JAKARTA – Saham produsen bir cap tikus dan soju PT Jobubu Jarum Minahasa Tbk resmi tercatat di Bursa Efek Indonesia (BEI). Harga saham emiten dengan kode BEER ini dibuka naik 15,38% ke level Rp260 pada perdagangan perdananya.
Hingga pukul 09.20 WIB, Jumat (6/1/2023), harga saham BEER naik 13,64% atau 30 poin ke level Rp250. Adapun, volume saham yang diperdagangkan tercatat sebanyak 138,15 juta, dan nilai transaksi mencapai Rp33,61 miliar. Sedangkan frekuensinya sebanyak 10.896 kali.
Sebagai informasi, produsen minuman Cap Tikus 1978, Daebak Soju, dan Daebak Sparks ini melepas sebanyak 800 juta saham atau 20% dari total modal disetor dan ditempatkan perseroan. Adapun, UOB Kay Hian Sekuritas bertindak sebagai penjamin pelaksana emisi efek.

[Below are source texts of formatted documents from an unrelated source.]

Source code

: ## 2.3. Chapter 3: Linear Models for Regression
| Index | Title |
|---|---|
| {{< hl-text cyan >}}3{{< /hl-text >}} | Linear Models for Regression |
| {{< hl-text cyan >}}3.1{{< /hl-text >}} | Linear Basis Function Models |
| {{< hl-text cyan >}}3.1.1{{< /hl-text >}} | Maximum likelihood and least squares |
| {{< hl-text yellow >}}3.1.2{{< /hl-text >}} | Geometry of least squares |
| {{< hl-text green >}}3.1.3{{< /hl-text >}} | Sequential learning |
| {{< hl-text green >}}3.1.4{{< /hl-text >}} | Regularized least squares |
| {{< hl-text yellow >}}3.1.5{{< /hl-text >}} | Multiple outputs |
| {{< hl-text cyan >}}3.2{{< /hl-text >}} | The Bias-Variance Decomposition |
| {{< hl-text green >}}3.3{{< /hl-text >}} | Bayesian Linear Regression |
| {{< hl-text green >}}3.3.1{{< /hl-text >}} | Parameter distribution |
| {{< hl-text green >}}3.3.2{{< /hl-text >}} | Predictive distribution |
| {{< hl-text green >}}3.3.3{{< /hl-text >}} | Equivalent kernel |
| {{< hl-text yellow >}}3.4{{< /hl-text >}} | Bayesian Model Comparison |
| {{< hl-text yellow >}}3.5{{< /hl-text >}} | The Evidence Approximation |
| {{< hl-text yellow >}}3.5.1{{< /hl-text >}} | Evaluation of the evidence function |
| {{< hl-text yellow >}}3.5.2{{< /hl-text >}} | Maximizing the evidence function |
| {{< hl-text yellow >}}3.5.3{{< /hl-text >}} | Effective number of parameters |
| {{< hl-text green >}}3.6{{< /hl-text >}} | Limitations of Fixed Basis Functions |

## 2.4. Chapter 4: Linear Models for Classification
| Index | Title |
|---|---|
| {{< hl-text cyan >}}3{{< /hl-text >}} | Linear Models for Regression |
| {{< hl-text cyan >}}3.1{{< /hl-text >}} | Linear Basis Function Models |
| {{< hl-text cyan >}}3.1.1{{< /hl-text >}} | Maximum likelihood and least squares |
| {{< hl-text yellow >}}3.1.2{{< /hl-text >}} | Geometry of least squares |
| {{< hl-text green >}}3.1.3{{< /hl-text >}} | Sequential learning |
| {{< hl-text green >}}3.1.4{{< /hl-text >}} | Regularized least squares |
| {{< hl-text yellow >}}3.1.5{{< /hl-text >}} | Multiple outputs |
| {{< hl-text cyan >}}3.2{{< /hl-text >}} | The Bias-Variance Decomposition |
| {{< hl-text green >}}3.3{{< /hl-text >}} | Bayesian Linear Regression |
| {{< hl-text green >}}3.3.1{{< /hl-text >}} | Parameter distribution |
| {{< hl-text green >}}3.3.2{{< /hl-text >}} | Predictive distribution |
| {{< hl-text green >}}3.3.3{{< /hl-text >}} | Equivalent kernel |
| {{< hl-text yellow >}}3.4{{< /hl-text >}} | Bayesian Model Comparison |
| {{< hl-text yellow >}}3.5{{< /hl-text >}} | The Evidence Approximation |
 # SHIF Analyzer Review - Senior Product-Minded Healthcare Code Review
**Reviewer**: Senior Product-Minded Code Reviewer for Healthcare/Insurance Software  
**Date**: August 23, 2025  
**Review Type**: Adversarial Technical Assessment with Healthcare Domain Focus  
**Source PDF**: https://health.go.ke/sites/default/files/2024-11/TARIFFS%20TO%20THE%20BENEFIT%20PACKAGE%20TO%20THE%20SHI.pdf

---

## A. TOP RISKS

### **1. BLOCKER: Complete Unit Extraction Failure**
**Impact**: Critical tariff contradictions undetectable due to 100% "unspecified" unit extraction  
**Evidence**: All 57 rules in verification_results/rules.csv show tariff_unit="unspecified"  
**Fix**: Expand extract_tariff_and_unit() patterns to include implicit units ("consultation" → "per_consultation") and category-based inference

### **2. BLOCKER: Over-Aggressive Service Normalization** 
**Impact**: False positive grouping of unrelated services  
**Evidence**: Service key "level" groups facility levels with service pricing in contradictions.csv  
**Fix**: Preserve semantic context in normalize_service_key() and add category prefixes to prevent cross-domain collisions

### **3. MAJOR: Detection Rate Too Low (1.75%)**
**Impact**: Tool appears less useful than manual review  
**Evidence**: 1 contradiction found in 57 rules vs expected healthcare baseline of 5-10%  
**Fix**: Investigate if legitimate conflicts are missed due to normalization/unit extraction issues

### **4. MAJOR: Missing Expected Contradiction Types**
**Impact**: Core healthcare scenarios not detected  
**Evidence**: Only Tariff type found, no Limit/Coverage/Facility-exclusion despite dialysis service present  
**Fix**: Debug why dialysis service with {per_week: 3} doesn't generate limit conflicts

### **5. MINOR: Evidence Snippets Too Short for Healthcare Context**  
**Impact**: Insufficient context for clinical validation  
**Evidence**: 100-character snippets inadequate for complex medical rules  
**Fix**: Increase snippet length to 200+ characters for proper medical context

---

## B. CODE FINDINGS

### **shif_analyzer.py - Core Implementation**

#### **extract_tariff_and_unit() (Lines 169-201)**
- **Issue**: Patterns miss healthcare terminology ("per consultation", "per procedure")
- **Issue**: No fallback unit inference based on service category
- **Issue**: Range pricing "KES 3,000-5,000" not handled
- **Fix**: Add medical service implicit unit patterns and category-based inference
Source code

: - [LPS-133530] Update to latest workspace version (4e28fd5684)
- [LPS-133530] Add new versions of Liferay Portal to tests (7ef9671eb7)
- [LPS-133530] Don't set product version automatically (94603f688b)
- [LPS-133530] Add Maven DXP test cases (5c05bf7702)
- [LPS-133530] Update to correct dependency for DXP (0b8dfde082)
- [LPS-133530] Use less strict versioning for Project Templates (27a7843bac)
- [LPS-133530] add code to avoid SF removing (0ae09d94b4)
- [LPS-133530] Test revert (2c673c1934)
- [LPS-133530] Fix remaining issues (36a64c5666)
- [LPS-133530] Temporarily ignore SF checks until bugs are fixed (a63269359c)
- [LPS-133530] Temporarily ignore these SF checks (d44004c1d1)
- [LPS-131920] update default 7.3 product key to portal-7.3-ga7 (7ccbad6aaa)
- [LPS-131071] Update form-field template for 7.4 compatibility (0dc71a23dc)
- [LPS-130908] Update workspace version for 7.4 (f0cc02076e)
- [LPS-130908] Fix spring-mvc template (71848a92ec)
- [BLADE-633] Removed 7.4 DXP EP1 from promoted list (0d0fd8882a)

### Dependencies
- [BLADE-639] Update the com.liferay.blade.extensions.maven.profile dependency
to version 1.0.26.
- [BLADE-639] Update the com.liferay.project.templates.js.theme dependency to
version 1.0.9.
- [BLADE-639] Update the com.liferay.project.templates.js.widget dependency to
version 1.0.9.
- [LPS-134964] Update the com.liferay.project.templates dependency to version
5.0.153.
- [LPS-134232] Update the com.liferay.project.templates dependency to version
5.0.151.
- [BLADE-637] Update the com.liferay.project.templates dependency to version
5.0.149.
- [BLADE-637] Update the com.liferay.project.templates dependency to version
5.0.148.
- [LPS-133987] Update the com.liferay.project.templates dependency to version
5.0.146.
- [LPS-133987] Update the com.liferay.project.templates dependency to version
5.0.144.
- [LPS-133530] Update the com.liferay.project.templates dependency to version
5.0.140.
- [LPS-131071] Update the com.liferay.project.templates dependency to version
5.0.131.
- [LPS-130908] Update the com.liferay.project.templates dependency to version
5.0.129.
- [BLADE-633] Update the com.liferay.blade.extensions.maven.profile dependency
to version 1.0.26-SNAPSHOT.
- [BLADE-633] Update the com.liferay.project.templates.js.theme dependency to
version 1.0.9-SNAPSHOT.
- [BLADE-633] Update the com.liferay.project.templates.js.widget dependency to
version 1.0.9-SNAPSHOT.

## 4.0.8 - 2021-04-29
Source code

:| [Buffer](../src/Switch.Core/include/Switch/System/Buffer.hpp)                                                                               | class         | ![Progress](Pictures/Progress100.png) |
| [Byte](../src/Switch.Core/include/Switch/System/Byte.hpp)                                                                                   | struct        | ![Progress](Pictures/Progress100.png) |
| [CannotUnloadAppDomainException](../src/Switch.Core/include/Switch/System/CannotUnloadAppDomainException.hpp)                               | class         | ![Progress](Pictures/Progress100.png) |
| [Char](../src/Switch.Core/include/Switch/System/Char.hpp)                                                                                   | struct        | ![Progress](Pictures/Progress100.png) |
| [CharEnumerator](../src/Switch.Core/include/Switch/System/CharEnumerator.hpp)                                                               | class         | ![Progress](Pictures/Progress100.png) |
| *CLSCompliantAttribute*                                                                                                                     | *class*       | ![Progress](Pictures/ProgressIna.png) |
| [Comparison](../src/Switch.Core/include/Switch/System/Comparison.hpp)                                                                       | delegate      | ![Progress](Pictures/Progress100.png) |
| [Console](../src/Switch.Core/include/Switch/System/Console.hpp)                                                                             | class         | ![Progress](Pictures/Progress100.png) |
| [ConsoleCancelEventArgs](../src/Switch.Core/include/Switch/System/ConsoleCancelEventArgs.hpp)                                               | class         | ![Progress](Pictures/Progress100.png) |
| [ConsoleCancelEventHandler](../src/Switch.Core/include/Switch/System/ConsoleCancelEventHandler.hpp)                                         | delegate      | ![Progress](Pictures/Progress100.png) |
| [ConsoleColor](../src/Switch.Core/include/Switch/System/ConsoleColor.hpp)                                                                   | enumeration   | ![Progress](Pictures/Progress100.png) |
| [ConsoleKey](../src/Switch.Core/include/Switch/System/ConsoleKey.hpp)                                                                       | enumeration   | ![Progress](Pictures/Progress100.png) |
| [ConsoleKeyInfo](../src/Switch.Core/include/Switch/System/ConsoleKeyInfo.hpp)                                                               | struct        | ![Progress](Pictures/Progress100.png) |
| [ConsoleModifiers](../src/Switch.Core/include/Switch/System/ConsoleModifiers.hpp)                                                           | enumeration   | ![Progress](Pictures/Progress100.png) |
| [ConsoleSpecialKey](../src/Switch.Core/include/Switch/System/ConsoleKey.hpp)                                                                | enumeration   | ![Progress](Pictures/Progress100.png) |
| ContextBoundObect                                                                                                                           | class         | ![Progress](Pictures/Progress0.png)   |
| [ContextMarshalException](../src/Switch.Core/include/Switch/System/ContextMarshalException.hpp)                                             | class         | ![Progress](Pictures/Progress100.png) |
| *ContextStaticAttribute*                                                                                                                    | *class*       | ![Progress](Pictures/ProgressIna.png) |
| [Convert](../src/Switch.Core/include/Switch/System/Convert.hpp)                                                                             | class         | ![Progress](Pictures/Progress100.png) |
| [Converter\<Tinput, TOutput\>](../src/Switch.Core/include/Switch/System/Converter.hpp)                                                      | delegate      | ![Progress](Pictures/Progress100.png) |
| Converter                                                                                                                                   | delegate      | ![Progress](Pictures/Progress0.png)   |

“Para pembeli saham perseroan berasal dari berbagai kalangan dan institusi juga retail di Indonesia. Tak hanya dalam Indonesia, saham perseroan juga sangat diminati oleh asing yaitu, Cina, India, dan beberapa negara lain,” ungkap manajemen BEER.
Adapun, sekitar 5,36% dari dana hasil initial public offering (IPO) atau Rp9,25 miliar akan digunakan perseroan untuk belanja barang modal berupa tanah dari pihak ketiga (tidak Terafiliasi) dengan lokasi di Desa Jetis, Kecamatan Tengaran, Kabupaten Semarang, Jawa Tengah, seluas ±2 hektar. Adapun tujuan pemerolehan tanah ini yaitu untuk membangun fasilitas produksi Perseroan.
Kemudian, sekitar 6,23% atau sekitar Rp10,74 miliar akan digunakan untuk melakukan pembangunan fasilitas produksi, di antaranya bangunan pabrik, infrastruktur, gudang bahan baku dan gudang barang jadi. Biaya tersebut belum termasuk pembelian mesin dan peralatan produksi.
Serta sisanya akan digunakan untuk modal kerja perseroan, guna mendukung kegiatan usaha, namun tidak terbatas pada pembelian bahan baku.